The planning system grants further flexibility by allowing some changes of use between classes to take place without the need for planning application. This applies where the impacts of the proposed use are considered to be less than those of the existing use. In this case, hot-food takeaways, pubs and restaurants can all be converted to the A2 financial services class without the requirement for planning application. One can see the logic in that the impact of a bank or a building society might be less than that of takeaway—there may not be the same cooking smells, for example, and in this day and age I suspect fewer people come out of the bank singing cheerfully at closing time than out of a public house. The impact is less, so no planning application is required.

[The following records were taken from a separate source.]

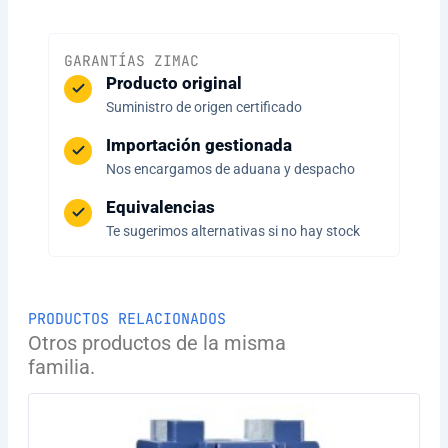
GARANTÍAS ZIMAC
Producto original
Suministro de origen certificado
Importación gestionada
Nos encargamos de aduana y despacho
Equivalencias
Te sugerimos alternativas si no hay stock
PRODUCTOS RELACIONADOS
Otros productos de la misma
familia.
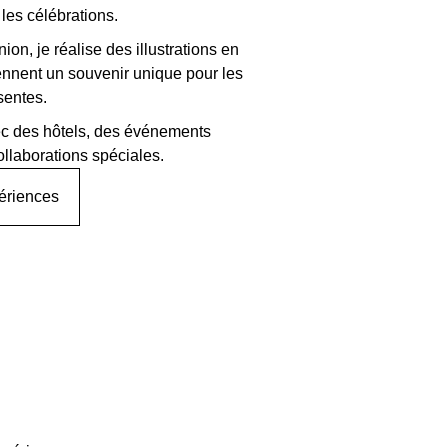
les célébrations.
ion, je réalise des illustrations en
iennent un souvenir unique pour les
sentes.
vec des hôtels, des événements
ollaborations spéciales.
périences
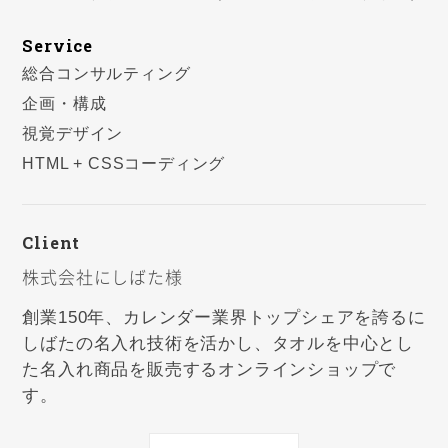
Service
総合コンサルティング
企画・構成
視覚デザイン
HTML + CSSコーディング
Client
株式会社にしばた様
創業150年、カレンダー業界トップシェアを誇るに
しばたの名入れ技術を活かし、タオルを中心とし
た名入れ商品を販売するオンラインショップで
す。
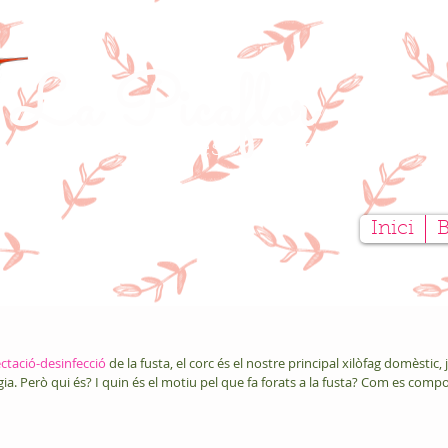
La Picaflor
tauració de Mobles
Creativitat ar
Inici
ctació-desinfecció
 de la fusta, el corc és el nostre principal xilòfag domèstic, j
ia. Però qui és? I quin és el motiu pel que fa forats a la fusta? Com es comp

The key difference is that local authorities have the power to remove that bit of the freedom of movement—the conversion to something that has a lesser impact. That is the article 4 direction to which the right hon. Gentleman referred. If we remove that article 4 direction, a planning application is required. That can be done by the local planning authority if there are local concerns about such developments. That is why this option was available and has been suggested in respect of the situation in Haringey.
Does the Minister accept that it is very costly to proceed through an article 4? The main point is that bookmakers should clearly not be in the A2 class with banks. They should be in a separate class of their own. I suspect that the hon. Gentleman understands that because he concentrates his remarks on banks and estate agents. Bookmakers are wholly different; surely they should be somewhere near to casinos and amusement parks.

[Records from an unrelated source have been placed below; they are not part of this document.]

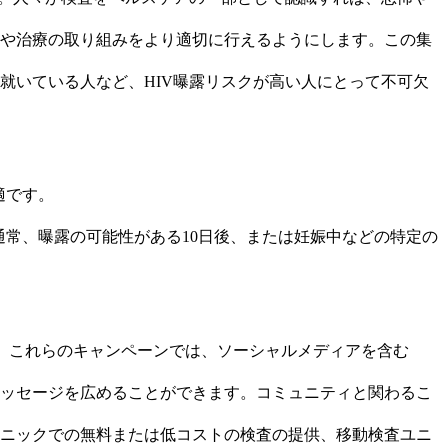
や治療の取り組みをより適切に行えるようにします。この集
就いている人など、HIV曝露リスクが高い人にとって不可欠
適です。
は通常、曝露の可能性がある10日後、または妊娠中などの特定の
。これらのキャンペーンでは、ソーシャルメディアを含む
ッセージを広めることができます。コミュニティと関わるこ
ニックでの無料または低コストの検査の提供、移動検査ユニ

Two or perhaps three points arise. I was interested in the right hon. Gentleman’s observation that his local council thinks it would take years to produce the policy for an article 4 direction. I can see nothing on the face of the system that should require such a long period. Secondly, there is compensation. We must have a rule that applies to all article 4 directions because such a direction is—justifiably or otherwise—an interference or at least a restriction on the proprietary rights of the owner of the property. It limits what the owner can do with that property, which can affect its value, so it is reasonable and proportionate that there should be compensation. We cannot say that that should be any different for an article 4 direction that applies to only one type of use as opposed to another. That would be neither just nor proportionate.
A case can be made, but various people will have different value judgments about the social, moral, ethical or economic worth of certain types of business uses. The use classes order, however, deals with land uses rather than making value judgments about certain types of business uses.